A dream may be just as well wrought as a poem, I suppose, though it's directed to an audience of one.  Just like a good poem, a central metaphor lies at the heart of a well-constructed dream; although it eludes being fully grasped by our rational minds, meaning radiates out from that central metaphor to illuminate all, like the rays of a setting sun.

Let me give you an example of what I mean from one of my own recent dreams.  Since I write much less poetry nowadays, most of my creative energy has been diverted into my dream life, which of late, has achieved an exceedingly fine texture.  REM sleep brings me close to rapture.  I’m no Charles Simic, otherwise I’d be trying to render these dreams as poems.  But for me, dream and poem are autonomous realms, not overlapping.  I am much more of a Freudian inasmuch as it’s far easier for me to reenter the dream realm through prose. So here goes ...

A few nights ago, I dreamed about riding down the highway on a bus at night.

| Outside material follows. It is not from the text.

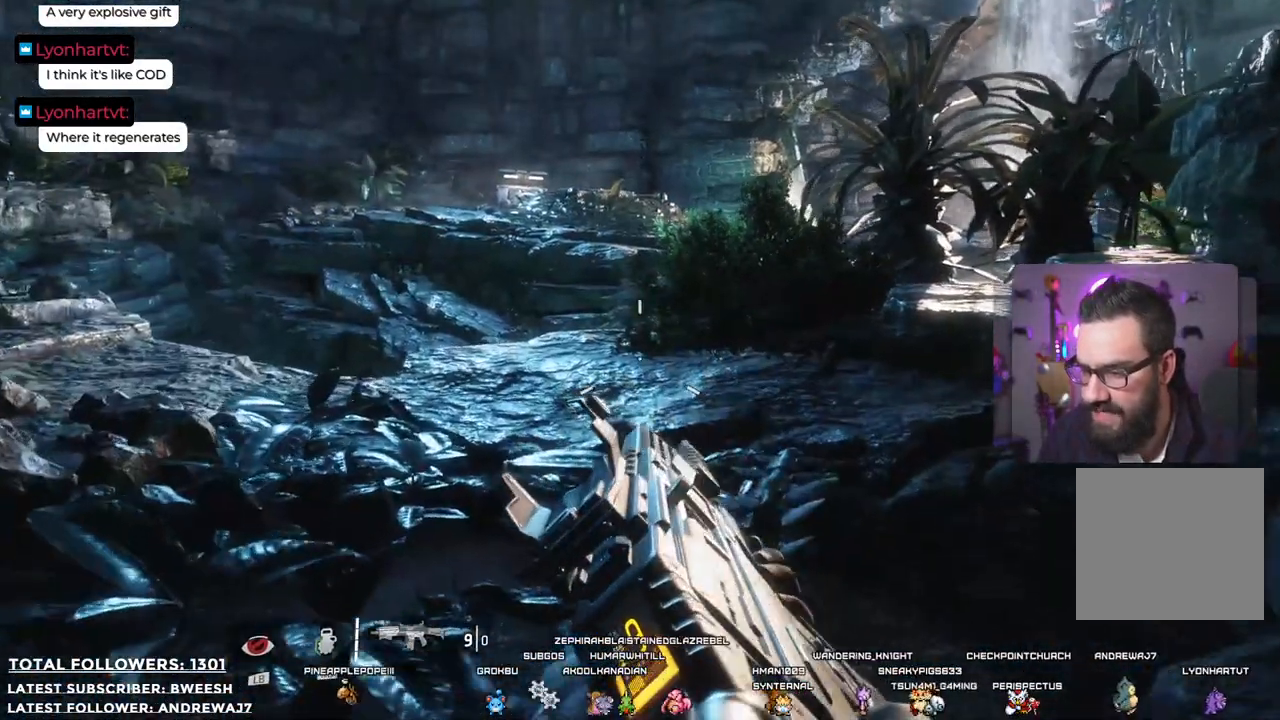
{"buttons": [], "left_stick": "up", "right_stick": "center", "events": []}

Two slender volumes of poetry lay in my lap, my only source of diversion during the long dull ride.  The author was the friend of a friend, someone known to me only distantly, and I felt indifferent to reading her poems, preferring instead to rest my head against the window, my mind wandering as I watched the oncoming headlights stream by.

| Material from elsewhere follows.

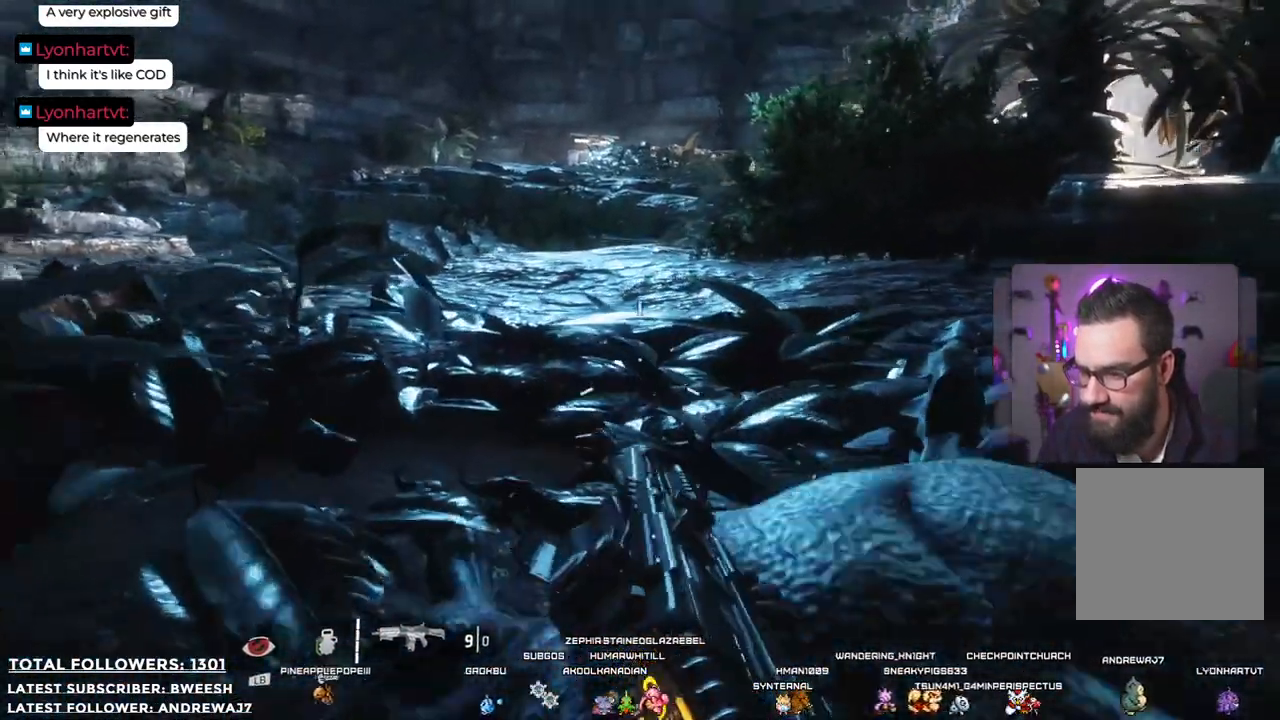
{"buttons": [], "left_stick": "up", "right_stick": "left", "events": [[200, "right_stick", "left"]]}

Then I roused myself from reverie.  I picked up one of the books, opened it to a random page and began reading. I was struck by the sudden intense sense that I held a living thing in my hands. I could feel a pulse beating through the book’s cover and down the spine.  And then I felt the warm blood of the poet, seeping from the book, beginning to puddle in my hands.  At first, the sensation was mild and pleasing but soon gave way to a rising sense of panic, as the blood flow rapidly increased, pouring through my hands and cascading onto the floor. The poet, I realized, was bleeding out.  Frantically I began to search through the book, hoping to find the source of the wound.  On the last page I found a deep vein cut from which her blood streamed forth but there was nothing, nothing I could do, no tourniquet near to hand, and the life simply drained out of her as she passed through my hands.     

I woke up filled with distress, wrote a short note to myself, and then rolled over to go back to sleep, hoping to start dreaming afresh.  If books could bleed, as I wrote in my notebook, we would likely read that much less, but still our true life force would be that much more capable of expression.